──────── Task material
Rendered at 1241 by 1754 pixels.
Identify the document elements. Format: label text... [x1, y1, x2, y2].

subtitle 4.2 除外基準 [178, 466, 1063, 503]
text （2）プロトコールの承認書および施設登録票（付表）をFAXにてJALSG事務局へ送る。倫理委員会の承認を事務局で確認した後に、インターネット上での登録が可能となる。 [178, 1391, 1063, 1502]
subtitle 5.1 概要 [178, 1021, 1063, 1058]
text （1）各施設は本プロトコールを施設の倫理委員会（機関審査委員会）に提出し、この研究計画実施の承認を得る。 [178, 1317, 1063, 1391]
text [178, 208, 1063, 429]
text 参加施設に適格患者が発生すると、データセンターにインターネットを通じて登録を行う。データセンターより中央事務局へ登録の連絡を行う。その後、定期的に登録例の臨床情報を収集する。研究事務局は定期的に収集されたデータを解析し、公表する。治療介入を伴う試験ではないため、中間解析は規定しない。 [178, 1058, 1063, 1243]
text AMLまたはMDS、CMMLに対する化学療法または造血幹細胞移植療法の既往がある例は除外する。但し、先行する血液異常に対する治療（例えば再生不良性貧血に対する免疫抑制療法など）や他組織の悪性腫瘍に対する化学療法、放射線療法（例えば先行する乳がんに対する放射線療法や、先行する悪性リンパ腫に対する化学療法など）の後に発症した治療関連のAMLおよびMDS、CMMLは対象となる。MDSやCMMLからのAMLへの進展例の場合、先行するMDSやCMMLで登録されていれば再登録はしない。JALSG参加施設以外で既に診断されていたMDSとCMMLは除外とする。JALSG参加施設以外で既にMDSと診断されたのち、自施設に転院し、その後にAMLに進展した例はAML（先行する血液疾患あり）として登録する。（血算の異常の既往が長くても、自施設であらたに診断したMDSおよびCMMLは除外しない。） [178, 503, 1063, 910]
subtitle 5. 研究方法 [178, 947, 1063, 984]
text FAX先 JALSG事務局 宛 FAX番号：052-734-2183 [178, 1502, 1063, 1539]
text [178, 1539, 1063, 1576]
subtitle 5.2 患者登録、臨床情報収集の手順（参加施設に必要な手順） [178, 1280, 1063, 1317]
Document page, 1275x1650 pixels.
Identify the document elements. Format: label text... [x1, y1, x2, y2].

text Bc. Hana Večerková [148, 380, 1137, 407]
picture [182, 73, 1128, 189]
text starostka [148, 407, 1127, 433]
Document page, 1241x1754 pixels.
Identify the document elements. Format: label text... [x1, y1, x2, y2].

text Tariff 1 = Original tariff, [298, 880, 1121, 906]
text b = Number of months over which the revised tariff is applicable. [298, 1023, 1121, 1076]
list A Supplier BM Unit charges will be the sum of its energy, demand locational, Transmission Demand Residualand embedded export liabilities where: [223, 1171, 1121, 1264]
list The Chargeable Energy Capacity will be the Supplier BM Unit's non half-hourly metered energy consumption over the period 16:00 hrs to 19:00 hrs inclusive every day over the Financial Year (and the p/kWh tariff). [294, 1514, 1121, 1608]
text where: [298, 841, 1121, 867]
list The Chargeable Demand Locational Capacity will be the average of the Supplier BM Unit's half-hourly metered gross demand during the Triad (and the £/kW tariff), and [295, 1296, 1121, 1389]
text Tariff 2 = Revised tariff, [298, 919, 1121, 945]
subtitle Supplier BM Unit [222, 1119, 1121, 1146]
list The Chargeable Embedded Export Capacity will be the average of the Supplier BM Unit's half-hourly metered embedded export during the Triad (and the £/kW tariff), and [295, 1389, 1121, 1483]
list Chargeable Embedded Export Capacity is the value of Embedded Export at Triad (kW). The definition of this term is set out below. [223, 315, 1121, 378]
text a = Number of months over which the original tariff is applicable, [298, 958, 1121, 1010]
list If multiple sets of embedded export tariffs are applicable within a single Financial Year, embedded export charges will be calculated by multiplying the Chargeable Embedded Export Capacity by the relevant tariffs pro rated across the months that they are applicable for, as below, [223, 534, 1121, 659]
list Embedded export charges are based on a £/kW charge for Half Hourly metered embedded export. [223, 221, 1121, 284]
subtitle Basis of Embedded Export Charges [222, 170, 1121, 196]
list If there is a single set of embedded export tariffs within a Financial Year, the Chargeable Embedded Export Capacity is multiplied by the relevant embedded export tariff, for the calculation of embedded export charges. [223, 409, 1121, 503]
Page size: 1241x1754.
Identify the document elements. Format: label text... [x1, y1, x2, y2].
────────────────
* **Instruction**: The answer must be the data above, repeated exactly as it stands.

* **The completed task**:
Rendered at 1241 by 1754 pixels.
Identify the document elements. Format: label text... [x1, y1, x2, y2].

subtitle 4.2 除外基準 [178, 466, 1063, 503]
text （2）プロトコールの承認書および施設登録票（付表）をFAXにてJALSG事務局へ送る。倫理委員会の承認を事務局で確認した後に、インターネット上での登録が可能となる。 [178, 1391, 1063, 1502]
subtitle 5.1 概要 [178, 1021, 1063, 1058]
text （1）各施設は本プロトコールを施設の倫理委員会（機関審査委員会）に提出し、この研究計画実施の承認を得る。 [178, 1317, 1063, 1391]
text [178, 208, 1063, 429]
text 参加施設に適格患者が発生すると、データセンターにインターネットを通じて登録を行う。データセンターより中央事務局へ登録の連絡を行う。その後、定期的に登録例の臨床情報を収集する。研究事務局は定期的に収集されたデータを解析し、公表する。治療介入を伴う試験ではないため、中間解析は規定しない。 [178, 1058, 1063, 1243]
text AMLまたはMDS、CMMLに対する化学療法または造血幹細胞移植療法の既往がある例は除外する。但し、先行する血液異常に対する治療（例えば再生不良性貧血に対する免疫抑制療法など）や他組織の悪性腫瘍に対する化学療法、放射線療法（例えば先行する乳がんに対する放射線療法や、先行する悪性リンパ腫に対する化学療法など）の後に発症した治療関連のAMLおよびMDS、CMMLは対象となる。MDSやCMMLからのAMLへの進展例の場合、先行するMDSやCMMLで登録されていれば再登録はしない。JALSG参加施設以外で既に診断されていたMDSとCMMLは除外とする。JALSG参加施設以外で既にMDSと診断されたのち、自施設に転院し、その後にAMLに進展した例はAML（先行する血液疾患あり）として登録する。（血算の異常の既往が長くても、自施設であらたに診断したMDSおよびCMMLは除外しない。） [178, 503, 1063, 910]
subtitle 5. 研究方法 [178, 947, 1063, 984]
text FAX先 JALSG事務局 宛 FAX番号：052-734-2183 [178, 1502, 1063, 1539]
text [178, 1539, 1063, 1576]
subtitle 5.2 患者登録、臨床情報収集の手順（参加施設に必要な手順） [178, 1280, 1063, 1317]
Document page, 1275x1650 pixels.
Identify the document elements. Format: label text... [x1, y1, x2, y2].

text Bc. Hana Večerková [148, 380, 1137, 407]
picture [182, 73, 1128, 189]
text starostka [148, 407, 1127, 433]
Document page, 1241x1754 pixels.
Identify the document elements. Format: label text... [x1, y1, x2, y2].

text Tariff 1 = Original tariff, [298, 880, 1121, 906]
text b = Number of months over which the revised tariff is applicable. [298, 1023, 1121, 1076]
list A Supplier BM Unit charges will be the sum of its energy, demand locational, Transmission Demand Residualand embedded export liabilities where: [223, 1171, 1121, 1264]
list The Chargeable Energy Capacity will be the Supplier BM Unit's non half-hourly metered energy consumption over the period 16:00 hrs to 19:00 hrs inclusive every day over the Financial Year (and the p/kWh tariff). [294, 1514, 1121, 1608]
text where: [298, 841, 1121, 867]
list The Chargeable Demand Locational Capacity will be the average of the Supplier BM Unit's half-hourly metered gross demand during the Triad (and the £/kW tariff), and [295, 1296, 1121, 1389]
text Tariff 2 = Revised tariff, [298, 919, 1121, 945]
subtitle Supplier BM Unit [222, 1119, 1121, 1146]
list The Chargeable Embedded Export Capacity will be the average of the Supplier BM Unit's half-hourly metered embedded export during the Triad (and the £/kW tariff), and [295, 1389, 1121, 1483]
list Chargeable Embedded Export Capacity is the value of Embedded Export at Triad (kW). The definition of this term is set out below. [223, 315, 1121, 378]
text a = Number of months over which the original tariff is applicable, [298, 958, 1121, 1010]
list If multiple sets of embedded export tariffs are applicable within a single Financial Year, embedded export charges will be calculated by multiplying the Chargeable Embedded Export Capacity by the relevant tariffs pro rated across the months that they are applicable for, as below, [223, 534, 1121, 659]
list Embedded export charges are based on a £/kW charge for Half Hourly metered embedded export. [223, 221, 1121, 284]
subtitle Basis of Embedded Export Charges [222, 170, 1121, 196]
list If there is a single set of embedded export tariffs within a Financial Year, the Chargeable Embedded Export Capacity is multiplied by the relevant embedded export tariff, for the calculation of embedded export charges. [223, 409, 1121, 503]
Page size: 1241x1754.
Identify the document elements. Format: label text... [x1, y1, x2, y2].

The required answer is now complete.